4) configuring apache
As I said early you should have
mod_rpaf (for apache2) or mod_realip(for apache1).

Code:
freebsd # make install clean -C /usr/ports/www/mod_realip
or  freebsd # make install clean -C /usr/ports/www/mod_rpaf2
of course if you have apache installed through ports.

Else, follow this instructions:
mod_rpaf: http://stderr.net/apache/rpaf/

mod_realip:
download module:
wget http://sysoev.ru/mod_realip/mod_realip-2.0.tar.gz
unpack and compile it:
# apxs -i -a -c path_to/mod_realip.c
then copy builded mod_realip.so to dir where are your other apache modules.

Then you need add this to httpd.conf:
Code:
<IfModule mod_realip.c>
        RealIP localhost xfwd
        RealIP _SERVERIP_ xfwd
</IfModule>
where _SERVERIP_ is you own!

That all! just restart apache.

5) Putting nginx and apache working together

After you have successfully tested some domains on http://exampledomain:81 it is time to make nginx handling request from users.

I'm using pf firewall on freebsd, so simple redirect here:
Code:
# requests via ngnix
rdr on $ext_if proto tcp from any to $me port 80 -> $me port 81
where $me is macros to my _SERVERIP_ and $ext_if - is network interface (em0 in my case)

Now all request coming to server are redirected to nginx to port 81, than nginx handle it and pass to backend server apache.

If you have linux, use iptables forwarding:
Code:
iptables -t nat -A PREROUTING -p tcp -s ! _SERVERIP_ --dport 80 -j REDIRECT --to-ports 81

if you will need to turn off nginx for some reasone, you could simply delete this iptables rule, and all requests will come to apache.


That is all :) Enjoy.

Here some my freebsd graphics from mrtg after starting nginx.
Loadaverage:
loadavg-week.png

Memory:
mem-month.png

6) Optional 1: improvements of handling requests for heavy loaded domains.
For example you have some big domains that have many static files and uniq hosts.
So you want to put nginx serving requests to static files on this domain directly.
Create config for you domain and put it into /usr/local/etc/nginx/vhosts:

Code:
# less /usr/local/etc/nginx/vhosts/heavyloadeddomain.conf
#
 server {
        listen     _SERVERIP_:81;
        server_name  _HEAVYLOADEDDOMAIN_ www._HEAVYLOADEDDOMAIN_;
        charset off;
        access_log  /var/log/nginx/_HEAVYLOADEDDOMAIN_.access.log  main;

        # redirect server error pages to the static page /50x.html
        error_page   500 502 503 504  /50x.html;
        location = /50x.html {
            root   /usr/local/www/nginx-dist;
        }

        # proxy the PHP scripts to Apache
        location / {
                proxy_set_header Host $host;
                proxy_set_header X-Real-IP $remote_addr;
                proxy_set_header X-Forwarded-For $proxy_add_x_forwarded_for;

                proxy_pass              http://217.20.175.140;
                proxy_buffering         off;
                error_page              502 503 /usr/local/www/nginx-dist/50x.html;
        }

        #static files
        location ~* ^.+.(nrg|htm|html|jpg|jpeg|gif|png|ico|css|zip|7z|tgz|gz|rar|bz2|doc|xls|exe|pdf|ppt|txt|tar|mid|midi|wav|bmp|rtf|js|avi|mp3|mp4|mpg|iso|djvu|dmg|flac|r70|mdf|chm|sisx|sis|flv|thm|bin)$ {

           root /home/_USER_/domains/_HEAVYLOADEDDOMAIN_/public_html/;
        }
    }

test nginx: nginx -t
and reload them.

Now nginx serving static files for this domain directly!
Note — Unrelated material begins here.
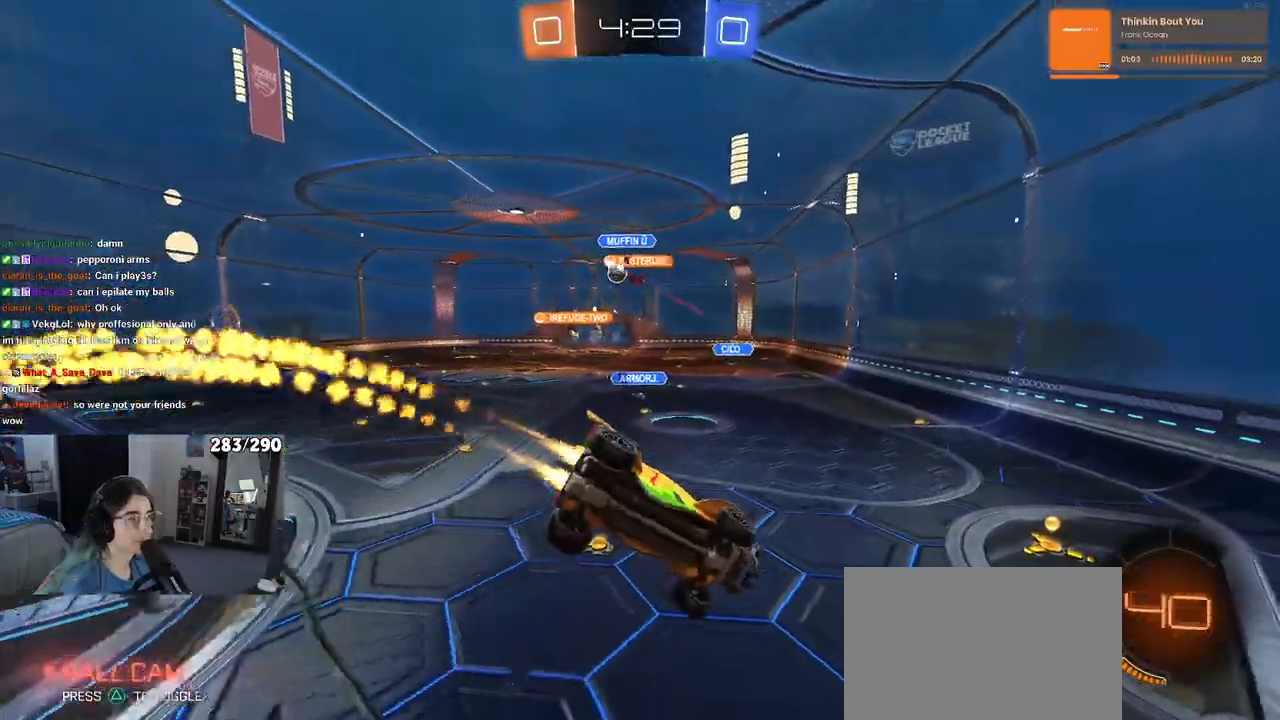
{"buttons": ["R1", "R2"], "left_stick": "left", "right_stick": "center", "events": [[417, "left_stick", "left"]]}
7) Optional 2: improvements of handling requests for heavy loaded domains.
If you have very very busy domain, you may want completely turn off apache.
In this case you should proxy all php request to php-fastcgi server.
It's described in this howto: http://directadmin.com/forum/showthread.php?t=20133
where php-fastcgi server statrs using lighttpd spawn manager.

I recomended php-fpm as fasctcgi server. Today it is most advansed PHP fastcgi process manager. Please see http://php-fpm.anight.org/
for freebsd you could download port from my site: http://paix.org.ua/sk/php5_fpm_526.tar.gz
small instruction here: http://paix.org.ua/node/11 (sorry, but only on russian)
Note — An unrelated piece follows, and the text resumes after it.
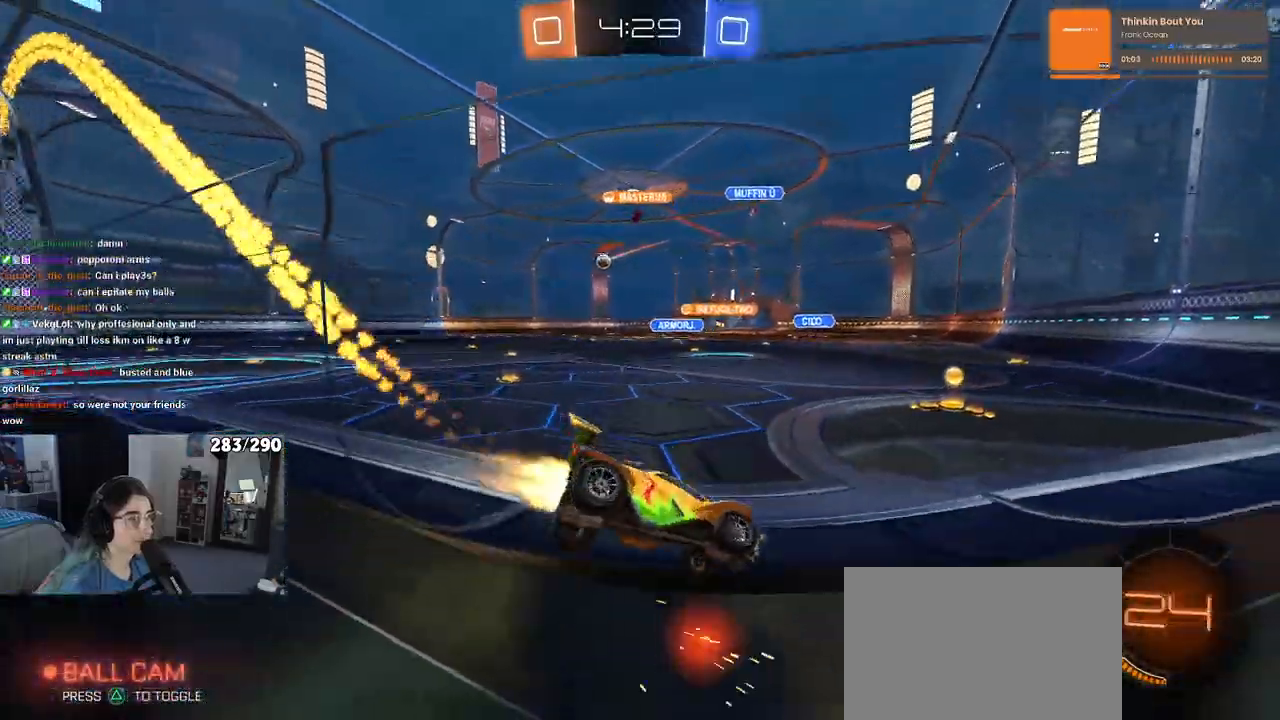
{"buttons": ["R1", "R2"], "left_stick": "left", "right_stick": "center", "events": []}
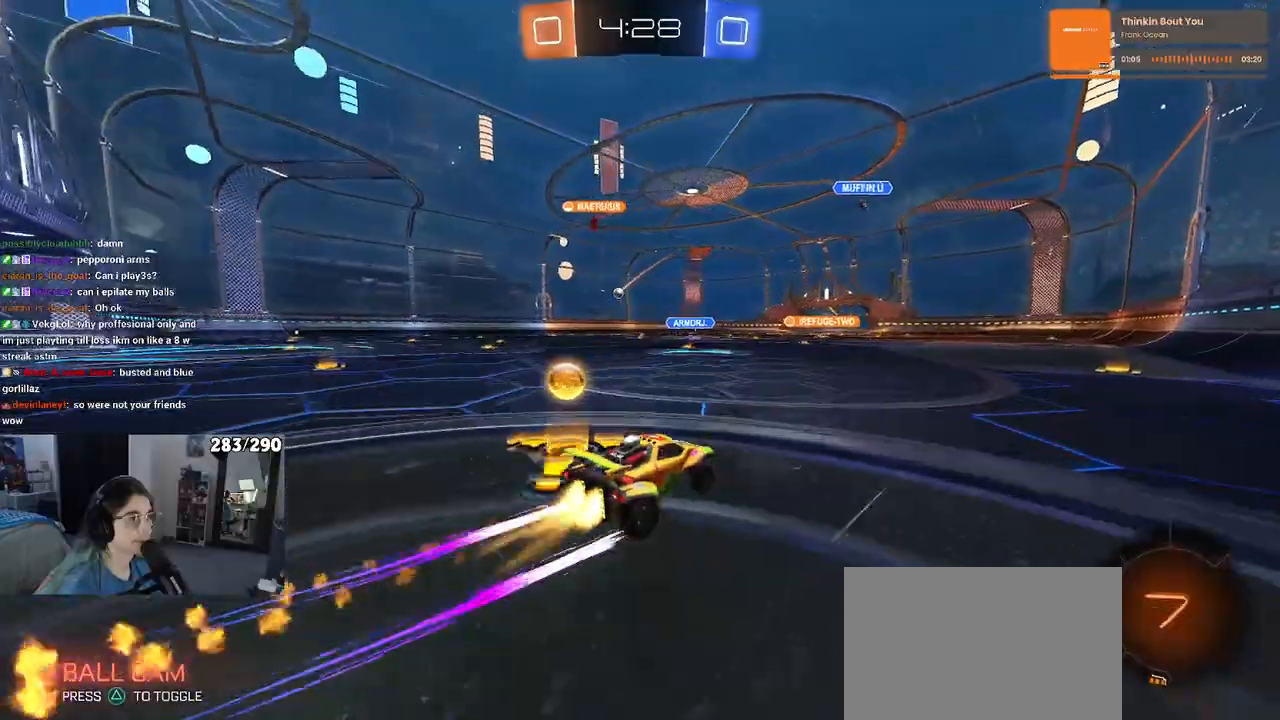
{"buttons": ["R2"], "left_stick": "center", "right_stick": "center", "events": [[83, "left_stick", "center"], [167, "R1", "up"]]}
So, in case of such setup you should have config like this:
# less /usr/local/etc/nginx/vhosts/heaveloadeddomain2.conf
Code:
   server {
        listen       _SERVERIP_:81;
        server_name  ${domainame} www.${domainame};

        access_log  /var/log/nginx/${domainame}.access.log  main;
        location / {
            root   /home/vhosts/${domainame}/public_html;
            index  index.html index.php;
        }
        error_page   500 502 503 504  /50x.html;
        location = /50x.html {
            root   /usr/local/www/nginx-dist;
        }
        location ~ \.php$ {
            #fastcgi_pass   127.0.0.1:1026;      # connect to php-fastcgi sever via tcp port
            fastcgi_pass unix:/tmp/php-fpm/${domainame}.sock;  # connect to php-fastcgi sever via unix socket. I preffer this way.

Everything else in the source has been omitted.